Душа моя была в смятении. И в сомнении. Прости меня, Единый…

Стояла глухая ночь. Наверное, скоро уже и предрассветье начнется. Голова была на удивление легкой — настолько легкой, что даже немного кружилась. Я вдруг заметил, что мелко дрожу — камин давно погас, даже угли прогорели. Наступал предрассветный час, который наши древние предки называли недобрым, волчьим часом. Да, чувствовал я себя очень неуютно. Надо было отдохнуть.

Я запер комнату изнутри, забрался в закуток, где у меня на дощатой койке лежала пара теплых плащей, и попытался заснуть. В конце концов удалось.

Спал я недолго — привык. Поутру, умывшись на дворе прямо из колодца ледяной водой и перехватив кой-чего на кухне у охраны, я приказал привести Борондира.

— Я бы хотел поговорить с вами о символах, — сказал я, отыскав нужную страницу. — Вот это стихотворение, которое я просто не понял. Образно, красиво, но очень уж насыщено символами…

Борондир даже удивился.

— О, а я-то думал, что мы с вами снова будем рычать друг на друга.

— Успеем, — заверил его я.
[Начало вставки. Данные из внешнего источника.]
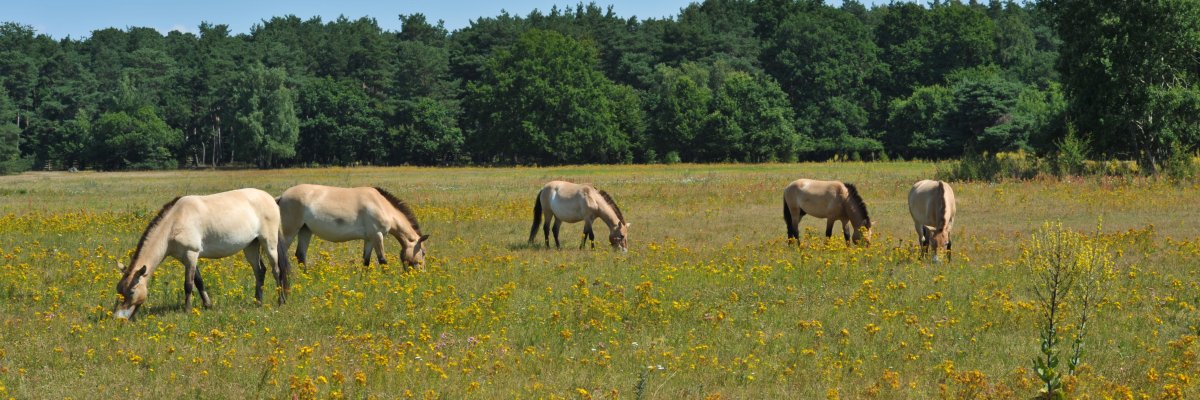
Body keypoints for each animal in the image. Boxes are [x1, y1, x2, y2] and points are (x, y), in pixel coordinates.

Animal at [114, 188, 288, 319]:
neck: (174, 222)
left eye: (131, 291)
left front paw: (187, 310)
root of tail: (271, 199)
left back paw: (281, 301)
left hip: (269, 242)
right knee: (260, 271)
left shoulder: (191, 254)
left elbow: (188, 284)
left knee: (276, 271)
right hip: (251, 245)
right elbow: (199, 281)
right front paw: (207, 305)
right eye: (118, 290)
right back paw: (258, 302)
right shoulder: (187, 258)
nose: (117, 318)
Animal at [277, 183, 432, 271]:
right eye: (423, 252)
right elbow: (383, 261)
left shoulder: (369, 239)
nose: (422, 272)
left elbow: (366, 262)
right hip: (290, 232)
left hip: (305, 231)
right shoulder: (377, 236)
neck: (381, 205)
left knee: (300, 256)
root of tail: (282, 197)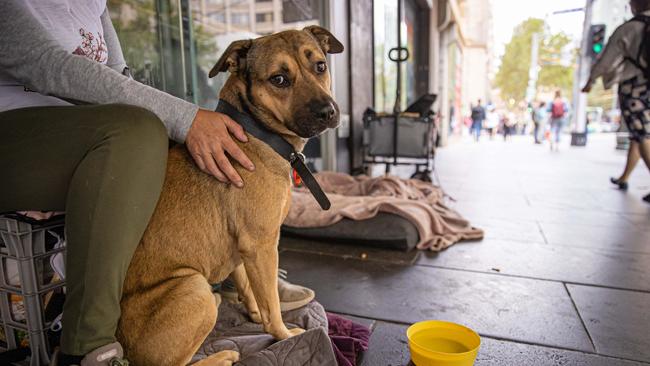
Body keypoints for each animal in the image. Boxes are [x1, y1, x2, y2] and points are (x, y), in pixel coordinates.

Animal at [114, 26, 342, 366]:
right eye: (279, 79)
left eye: (320, 66)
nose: (329, 112)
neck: (258, 132)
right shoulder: (262, 245)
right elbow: (272, 306)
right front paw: (284, 335)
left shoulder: (242, 248)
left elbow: (251, 288)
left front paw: (253, 315)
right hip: (194, 287)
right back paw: (221, 355)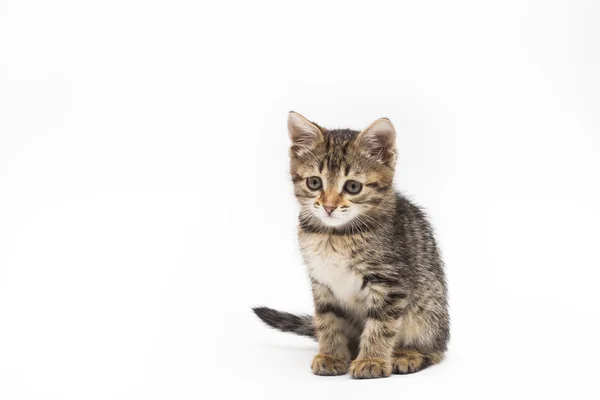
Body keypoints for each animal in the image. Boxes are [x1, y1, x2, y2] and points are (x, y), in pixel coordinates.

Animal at [251, 111, 448, 378]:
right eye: (314, 183)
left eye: (353, 186)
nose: (329, 206)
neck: (335, 236)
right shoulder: (321, 282)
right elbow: (327, 321)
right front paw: (331, 355)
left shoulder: (389, 282)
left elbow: (381, 324)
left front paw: (372, 360)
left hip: (428, 312)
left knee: (435, 350)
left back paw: (407, 355)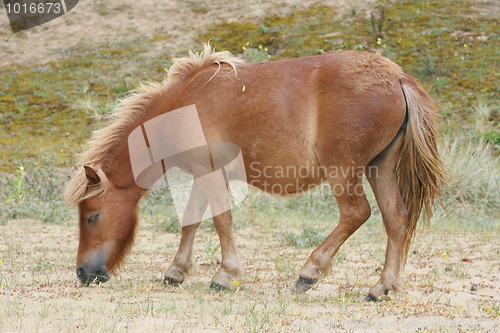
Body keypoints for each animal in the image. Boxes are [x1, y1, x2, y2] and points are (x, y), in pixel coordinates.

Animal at [64, 42, 444, 300]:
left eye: (92, 216)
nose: (83, 272)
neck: (183, 107)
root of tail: (397, 77)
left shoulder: (211, 174)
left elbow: (221, 220)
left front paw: (225, 275)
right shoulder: (204, 173)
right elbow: (191, 220)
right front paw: (176, 271)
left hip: (345, 171)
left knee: (355, 213)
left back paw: (310, 272)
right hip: (380, 167)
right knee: (395, 219)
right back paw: (382, 287)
Я заметил, что глаза его засияли, — он, несомненно, почувствовал, что я охвачен сомнениями.

— Хорошо, — улыбнулся он. — О символах так о символах. Видите ли, это немного не то, к чему мы привыкли. У Эллери Ахэ — да и потом тоже — был своеобразный язык… Даже не так. Не язык — способ выражения, способ общения. Это называлось кэнни йоолэй — слова трав. Мне трудно объяснить, я сам не владею этим искусством. Тут нужен иной образ мышления… Я могу только толковать.

Он оживился, глаза заблестели — все же он был из тех людей, которые любят делиться знанием. Я сам такой, и необходимость хранить в тайне полученные на службе знания иногда доводит меня до отчаяния. Борондир продолжал:

— Я могу пояснить на примере. В ах'энн Эллери не было слова «клятва». Даже понятия такого не было. «Обет» у них прозвучало бы как кэнни айанти, слова неба, или высокие слова, «клятва» — кэнни орэ, слова силы, «клятва верности» — кэнно къелла, слово аира. Аир в кэнни йоолэй и означает верность, защиту, обещание. Потом, уже в ах'энн Твердыни, говорили — мэй антъе къелла, «я принимаю клятву». А нарушить клятву — сломать аир, киръе къелла. Белый ирис, иэллэ, — это признание в любви, глайни, красный мак, — сватовство.